Multicycle implementation control.

Outline

  1. Introduction.

  2. Implementation.

  3. History.

Coming Up

Exceptions (briefly), pipelining.

Microprogramming

First the what, then the why.

Introduction to Microprogramming

  1. Data path (defn):
    1. Register file.

    2. ALU.

    3. MDR, other ``data'' registers.

    4. Memory.

  2. Control unit (defn):
    1. IR, PC.

    2. Instruction decoder/encoder and/or state machine.

  3. Data path needs sequences of 0's and 1's on control inputs to execute instructions.

  4. Control unit provides the sequence.

  5. Can the control unit be replaced with a memory (control store) whose output is connected to the data path's control inputs?

  6. Contents of the control store --- a program for each instruction. Microprogram. Microinstructions.

  7. How do we sequence the control store?

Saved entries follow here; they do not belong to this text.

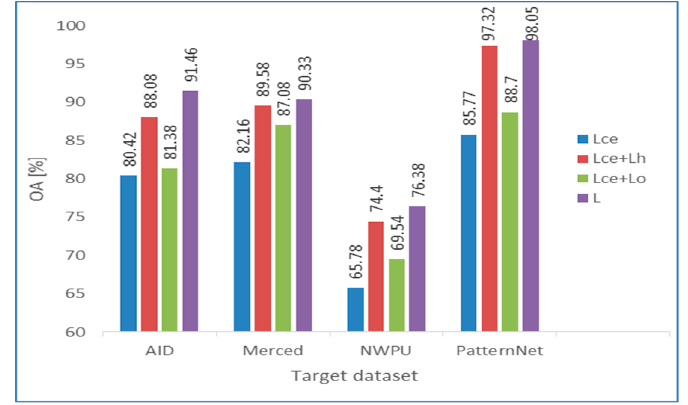
Figure 13. Sensitivity analysis with respect to the losses L ce , L h and L o . Table 3. Comparisons with respect to state-of-the-art methods.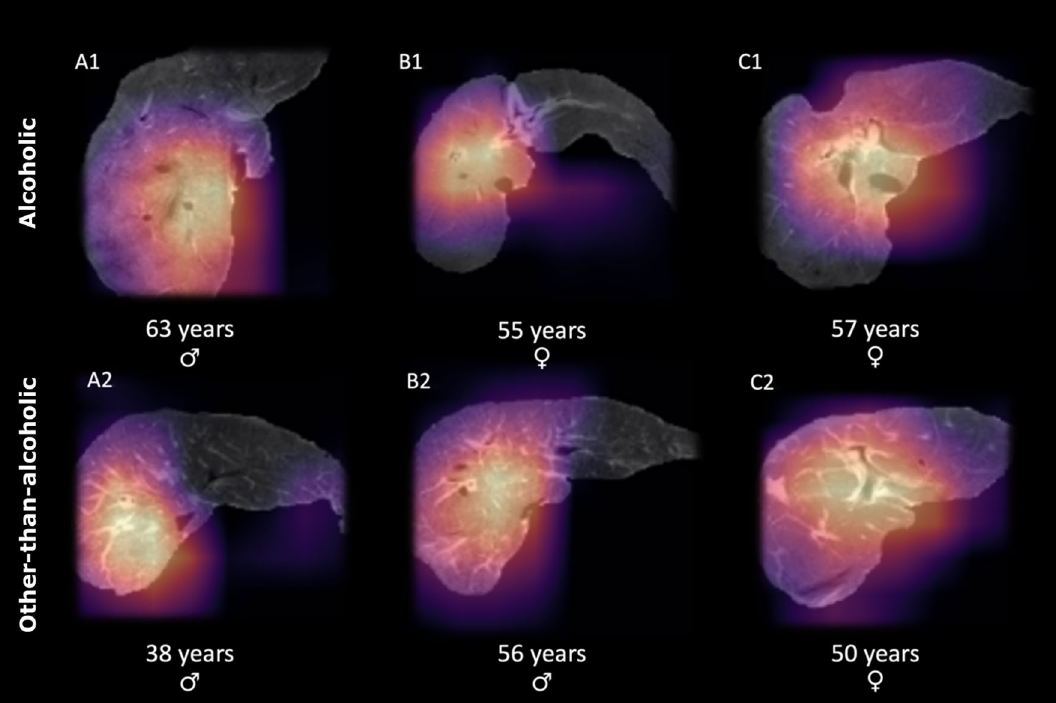
Figure 3. Exemplary images from the study population. ResNet50 trained with unfrozen pre-trained parameters was used for the classification task. Exemplary patients from the test set are provided and imaging regions that were particularly relevant to the classification task are highlighted using the gradient-weighted class activation maps (Grad-CAM) method. Panels A1, B1, C1 provide exemplary patients from the test set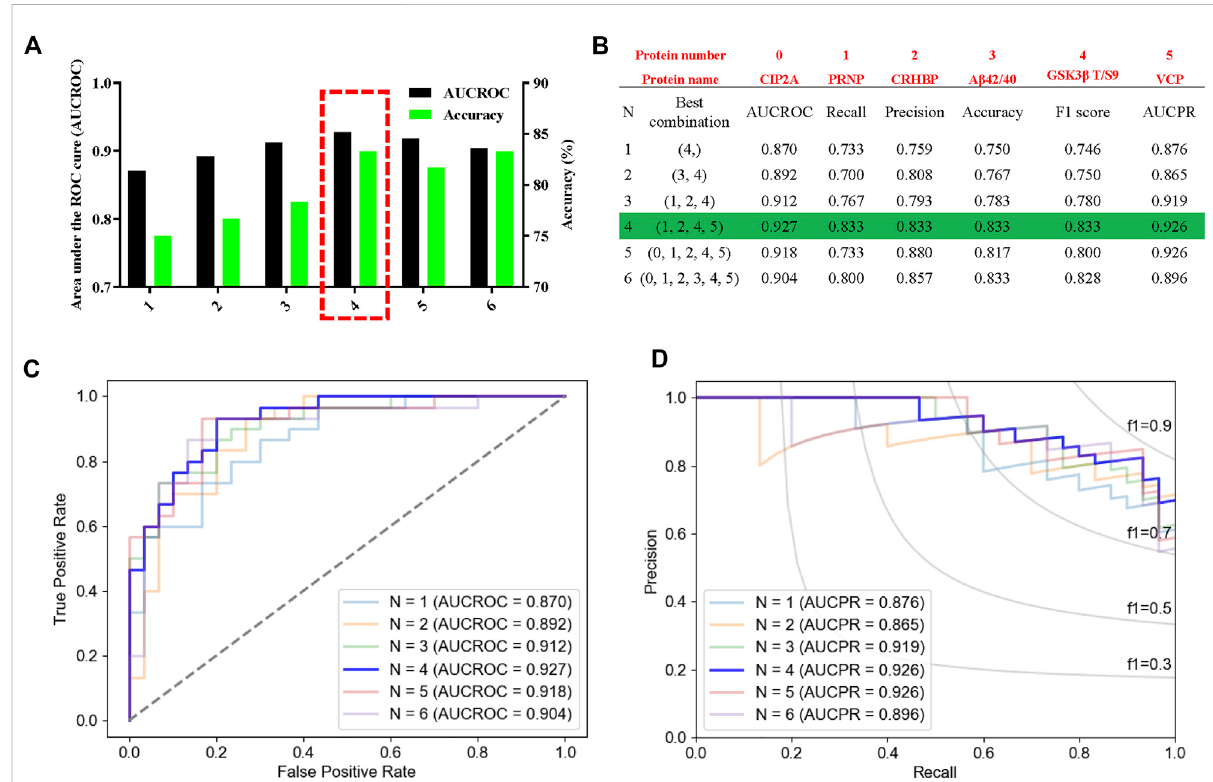
FIGURE 7 High performance discrimination of T2DM-MCI from T2DM-nMCI achieved by machine learning. (A) ROC area and corresponding accuracy based on the leave-one-out (LOO) algorithm in the validation set. The red box shows the selected protein with high area under the curve (AUC) and accuracy for the blinded test set. (B) Corresponding protein and various parameters for evaluating the ef fi ciency of the biomarkers under each best combination. Red numbers represent the corresponding protein. (C,D) Based on the LOO algorithm, the area under the receiver operating characteristic curve (AUCROC) and precision – recall curve (AUCPR) for each best combination of biomarkers. AUCROC was based on the true- positive rate and false-positive rate: True-positive rate = [true-positive/(true-positive + false-negative)], False-positive rate = [false-positive/(true- negative + false-negative)]. PRAUC was obtained based on precision and recall: Precision = [true-positive/(true-positive + false-positive)]; Recall = [true-positive/(true-positive + false-negative)]. In addition, F1 score = 2 * (precision * recall)/(precision +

Required operations:
    1. Straight line execution.

    2. Unconditional branches.

    3. Conditional branches.

A microsequencer:

  1. Limiting the size of the control store:
    1. Commonalities between microroutines.

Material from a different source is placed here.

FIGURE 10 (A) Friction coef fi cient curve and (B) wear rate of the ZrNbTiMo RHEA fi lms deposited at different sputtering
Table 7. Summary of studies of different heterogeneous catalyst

    2. Utilize branching to ``factor out'' common code.

    3. Micro-subroutines!!!

What a Long, Strange Trip It's Been

The Case for Microprogramming

Advantages off the bat:

  1. Easier debugging.

  2. Quicker to market.

  3. Emulation.

  4. Extending the instruction set.

  5. Easier upgrades.

Disadvantages off the bat:

  1. Slower than hard-wired.

1970s technology:

  1. Main memory was core; control stores were solid state (10 times faster).

  2. No caches.

  3. 8Kb ROM = 8 bit register, space-wise.

Implications:

  1. Program speed was proportional to program size (bandwidth).

  2. Control stores were ``cheap.''

Solution: Microprogramming and richer instruction sets

  1. Simplify compiler construction.

  2. Close the ``semantic gap.''

  3. Improve architectural quality by decreasing program size and bandwidth.

  4. Microinstructions were ``faster'' than regular instructions.

  5. Register-based architectures were unwieldy; use stack-based or memory-memory.

1980s technology:

  1. Main memory was now solid state.

  2. Caches were common.

  3. CMOS VLSI.

  4. Control store ROMs were becoming RAMs (bugs).

  5. Compilers were sub-setting architectures.

Some weird developments:

  1. Writable control stores.

  2. Virtual memory at the control store level.

  3. Nanocode.

Two CPUs:

RISC design philosophy:

  1. Functions should be kept simple unless there is very good reason to do otherwise.

  2. Microinstructions should not be faster than simple instructions.

  3. Microcode is not magic.

  4. Simple decoding and pipelined execution are more important than program size.

RISC CPU traits:

  1. Load/store; operations are register-register.

  2. The operations and addressing modes are reduced.

  3. Instruction formats are simple and do not cross word boundaries.

  4. RISC branches avoid pipeline penalties.